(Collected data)
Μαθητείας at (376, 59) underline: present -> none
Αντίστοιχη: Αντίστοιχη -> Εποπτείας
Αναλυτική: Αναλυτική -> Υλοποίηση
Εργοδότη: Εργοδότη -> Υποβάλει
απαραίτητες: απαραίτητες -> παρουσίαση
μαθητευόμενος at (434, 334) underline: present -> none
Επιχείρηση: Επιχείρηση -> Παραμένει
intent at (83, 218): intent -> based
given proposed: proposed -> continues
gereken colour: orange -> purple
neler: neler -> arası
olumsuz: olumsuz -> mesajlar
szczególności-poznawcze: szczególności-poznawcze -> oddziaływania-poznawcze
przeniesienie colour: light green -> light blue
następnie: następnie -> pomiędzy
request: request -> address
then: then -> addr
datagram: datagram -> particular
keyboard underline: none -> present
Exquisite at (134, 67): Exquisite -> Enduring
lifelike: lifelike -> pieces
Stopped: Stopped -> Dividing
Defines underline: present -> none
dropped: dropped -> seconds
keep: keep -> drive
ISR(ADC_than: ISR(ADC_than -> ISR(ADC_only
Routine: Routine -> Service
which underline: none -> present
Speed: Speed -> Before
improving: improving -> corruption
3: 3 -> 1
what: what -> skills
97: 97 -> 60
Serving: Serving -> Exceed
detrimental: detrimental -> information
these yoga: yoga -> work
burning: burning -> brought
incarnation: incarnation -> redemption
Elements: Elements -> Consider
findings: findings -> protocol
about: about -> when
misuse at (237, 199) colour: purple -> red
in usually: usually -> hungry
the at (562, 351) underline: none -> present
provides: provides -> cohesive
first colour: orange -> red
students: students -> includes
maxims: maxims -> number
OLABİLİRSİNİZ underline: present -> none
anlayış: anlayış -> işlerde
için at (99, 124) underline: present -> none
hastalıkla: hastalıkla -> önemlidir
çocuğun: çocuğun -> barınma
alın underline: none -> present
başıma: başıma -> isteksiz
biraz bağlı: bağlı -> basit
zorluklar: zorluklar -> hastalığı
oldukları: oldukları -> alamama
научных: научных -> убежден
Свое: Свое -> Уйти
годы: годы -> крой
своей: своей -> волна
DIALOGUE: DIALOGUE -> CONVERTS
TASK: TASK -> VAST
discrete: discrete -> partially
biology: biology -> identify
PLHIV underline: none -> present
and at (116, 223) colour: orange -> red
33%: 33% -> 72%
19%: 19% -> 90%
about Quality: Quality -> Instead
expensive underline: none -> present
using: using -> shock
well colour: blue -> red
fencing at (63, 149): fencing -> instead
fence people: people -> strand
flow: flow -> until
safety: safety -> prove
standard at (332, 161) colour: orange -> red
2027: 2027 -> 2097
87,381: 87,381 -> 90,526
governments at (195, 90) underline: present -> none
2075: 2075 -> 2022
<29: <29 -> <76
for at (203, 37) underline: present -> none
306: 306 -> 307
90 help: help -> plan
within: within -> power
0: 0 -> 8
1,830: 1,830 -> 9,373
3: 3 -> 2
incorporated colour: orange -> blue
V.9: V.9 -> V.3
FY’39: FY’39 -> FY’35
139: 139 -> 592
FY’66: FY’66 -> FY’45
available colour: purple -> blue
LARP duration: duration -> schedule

◆ Short problem
Rewrite every line of the material above as a numbered list, leaving out any blank lines.

◆ The answer
1. Μαθητείας at (376, 59) underline: present -> none
2. Αντίστοιχη: Αντίστοιχη -> Εποπτείας
3. Αναλυτική: Αναλυτική -> Υλοποίηση
4. Εργοδότη: Εργοδότη -> Υποβάλει
5. απαραίτητες: απαραίτητες -> παρουσίαση
6. μαθητευόμενος at (434, 334) underline: present -> none
7. Επιχείρηση: Επιχείρηση -> Παραμένει
8. intent at (83, 218): intent -> based
9. given proposed: proposed -> continues
10. gereken colour: orange -> purple
11. neler: neler -> arası
12. olumsuz: olumsuz -> mesajlar
13. szczególności-poznawcze: szczególności-poznawcze -> oddziaływania-poznawcze
14. przeniesienie colour: light green -> light blue
15. następnie: następnie -> pomiędzy
16. request: request -> address
17. then: then -> addr
18. datagram: datagram -> particular
19. keyboard underline: none -> present
20. Exquisite at (134, 67): Exquisite -> Enduring
21. lifelike: lifelike -> pieces
22. Stopped: Stopped -> Dividing
23. Defines underline: present -> none
24. dropped: dropped -> seconds
25. keep: keep -> drive
26. ISR(ADC_than: ISR(ADC_than -> ISR(ADC_only
27. Routine: Routine -> Service
28. which underline: none -> present
29. Speed: Speed -> Before
30. improving: improving -> corruption
31. 3: 3 -> 1
32. what: what -> skills
33. 97: 97 -> 60
34. Serving: Serving -> Exceed
35. detrimental: detrimental -> information
36. these yoga: yoga -> work
37. burning: burning -> brought
38. incarnation: incarnation -> redemption
39. Elements: Elements -> Consider
40. findings: findings -> protocol
41. about: about -> when
42. misuse at (237, 199) colour: purple -> red
43. in usually: usually -> hungry
44. the at (562, 351) underline: none -> present
45. provides: provides -> cohesive
46. first colour: orange -> red
47. students: students -> includes
48. maxims: maxims -> number
49. OLABİLİRSİNİZ underline: present -> none
50. anlayış: anlayış -> işlerde
51. için at (99, 124) underline: present -> none
52. hastalıkla: hastalıkla -> önemlidir
53. çocuğun: çocuğun -> barınma
54. alın underline: none -> present
55. başıma: başıma -> isteksiz
56. biraz bağlı: bağlı -> basit
57. zorluklar: zorluklar -> hastalığı
58. oldukları: oldukları -> alamama
59. научных: научных -> убежден
60. Свое: Свое -> Уйти
61. годы: годы -> крой
62. своей: своей -> волна
63. DIALOGUE: DIALOGUE -> CONVERTS
64. TASK: TASK -> VAST
65. discrete: discrete -> partially
66. biology: biology -> identify
67. PLHIV underline: none -> present
68. and at (116, 223) colour: orange -> red
69. 33%: 33% -> 72%
70. 19%: 19% -> 90%
71. about Quality: Quality -> Instead
72. expensive underline: none -> present
73. using: using -> shock
74. well colour: blue -> red
75. fencing at (63, 149): fencing -> instead
76. fence people: people -> strand
77. flow: flow -> until
78. safety: safety -> prove
79. standard at (332, 161) colour: orange -> red
80. 2027: 2027 -> 2097
81. 87,381: 87,381 -> 90,526
82. governments at (195, 90) underline: present -> none
83. 2075: 2075 -> 2022
84. <29: <29 -> <76
85. for at (203, 37) underline: present -> none
86. 306: 306 -> 307
87. 90 help: help -> plan
88. within: within -> power
89. 0: 0 -> 8
90. 1,830: 1,830 -> 9,373
91. 3: 3 -> 2
92. incorporated colour: orange -> blue
93. V.9: V.9 -> V.3
94. FY’39: FY’39 -> FY’35
95. 139: 139 -> 592
96. FY’66: FY’66 -> FY’45
97. available colour: purple -> blue
98. LARP duration: duration -> schedule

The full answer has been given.